Ben Utecht played tight end for Glen Mason at Minnesota, then went on to play in the NFL for the Indianapolis Colts and Cincinnati Bengals. He has written a book called “Counting The Days While My Mind Slips Away: A Love Letter To My Family” about his life centered around football, his family, and his Christian faith.
The book starts out as a typical football “glory story”. A little boy playing catch in the backyard with his father, a Methodist minister. Boy goes on to be superb athlete, meets girl of his dreams, and swears he will marry her someday. She’s destined to become Miss Minnesota. He’s destined to go on to the NFL and win a Super Bowl.
Utecht details his time playing football throughout college at the University of Minnesota under Glen Mason, and then as an undrafted free agent playing for Tony Dungy and the Indianapolis Colts. He doesn’t pull many punches when it comes to the injuries, pain, and drugs that are involved in playing both in college and in the NFL.
It can be pretty cheesy, pretty sappy, especially the early parts about his family. It’s supposed to be - it’s a book-writing formula that works well with personal interest stories.
It’s when he gets his fifth concussion while playing for the Cincinnati Bengals that things get, quite frankly, more interesting and more depressing regarding how a professional football team would treat one of their players who has clearly been injured while doing his job.
The problem seems to be that no one really understands quite how serious Utecth’s fifth concussion is. Utecht himself doesn't understand it and from a certain perspective his football career mirrors the evolution of understanding of mild traumatic brain injury (concussions) to the point of how we know it now.

= = = =

→ Request A: Return the part of the book review that begins at the words "Utecht details his" and stops after the words "personal interest stories.", copying it word for word.

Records
= = = =

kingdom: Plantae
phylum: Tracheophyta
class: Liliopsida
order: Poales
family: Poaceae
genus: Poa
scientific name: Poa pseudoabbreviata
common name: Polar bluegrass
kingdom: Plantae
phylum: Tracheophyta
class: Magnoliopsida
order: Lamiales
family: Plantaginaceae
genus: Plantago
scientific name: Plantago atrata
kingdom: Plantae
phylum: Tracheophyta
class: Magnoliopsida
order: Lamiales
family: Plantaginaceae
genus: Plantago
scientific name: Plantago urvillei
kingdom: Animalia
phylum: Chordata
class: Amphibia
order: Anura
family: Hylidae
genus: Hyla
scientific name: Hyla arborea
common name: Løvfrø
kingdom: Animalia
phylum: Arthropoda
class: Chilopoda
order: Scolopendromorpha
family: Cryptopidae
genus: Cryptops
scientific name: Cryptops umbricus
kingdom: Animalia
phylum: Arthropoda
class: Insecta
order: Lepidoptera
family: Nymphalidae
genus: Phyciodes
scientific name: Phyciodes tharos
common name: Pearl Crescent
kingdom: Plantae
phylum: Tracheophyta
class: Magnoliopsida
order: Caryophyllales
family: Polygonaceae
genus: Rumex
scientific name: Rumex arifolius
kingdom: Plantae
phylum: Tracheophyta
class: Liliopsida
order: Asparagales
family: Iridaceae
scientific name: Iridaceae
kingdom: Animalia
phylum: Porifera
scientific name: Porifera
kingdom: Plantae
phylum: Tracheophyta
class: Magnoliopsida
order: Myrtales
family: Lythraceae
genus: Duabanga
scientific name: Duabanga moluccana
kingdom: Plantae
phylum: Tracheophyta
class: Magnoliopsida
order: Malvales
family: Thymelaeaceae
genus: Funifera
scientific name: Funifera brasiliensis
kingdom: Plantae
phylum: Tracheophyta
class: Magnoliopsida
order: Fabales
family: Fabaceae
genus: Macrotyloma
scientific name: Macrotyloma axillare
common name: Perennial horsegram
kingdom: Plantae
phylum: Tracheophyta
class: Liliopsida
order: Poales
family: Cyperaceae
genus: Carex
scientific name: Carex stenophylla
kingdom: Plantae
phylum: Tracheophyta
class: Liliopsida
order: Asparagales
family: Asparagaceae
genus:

= = = =

→ Request B: Retype the lines of the rows word for word, beginning at the line that contains "scientific name: Duabanga moluccana" and stopping after the final line of the rows, with both ends included.

→ Solution A:
Utecht details his time playing football throughout college at the University of Minnesota under Glen Mason, and then as an undrafted free agent playing for Tony Dungy and the Indianapolis Colts. He doesn’t pull many punches when it comes to the injuries, pain, and drugs that are involved in playing both in college and in the NFL.
It can be pretty cheesy, pretty sappy, especially the early parts about his family. It’s supposed to be - it’s a book-writing formula that works well with personal interest stories.

→ Solution B:
scientific name: Duabanga moluccana
kingdom: Plantae
phylum: Tracheophyta
class: Magnoliopsida
order: Malvales
family: Thymelaeaceae
genus: Funifera
scientific name: Funifera brasiliensis
kingdom: Plantae
phylum: Tracheophyta
class: Magnoliopsida
order: Fabales
family: Fabaceae
genus: Macrotyloma
scientific name: Macrotyloma axillare
common name: Perennial horsegram
kingdom: Plantae
phylum: Tracheophyta
class: Liliopsida
order: Poales
family: Cyperaceae
genus: Carex
scientific name: Carex stenophylla
kingdom: Plantae
phylum: Tracheophyta
class: Liliopsida
order: Asparagales
family: Asparagaceae
genus:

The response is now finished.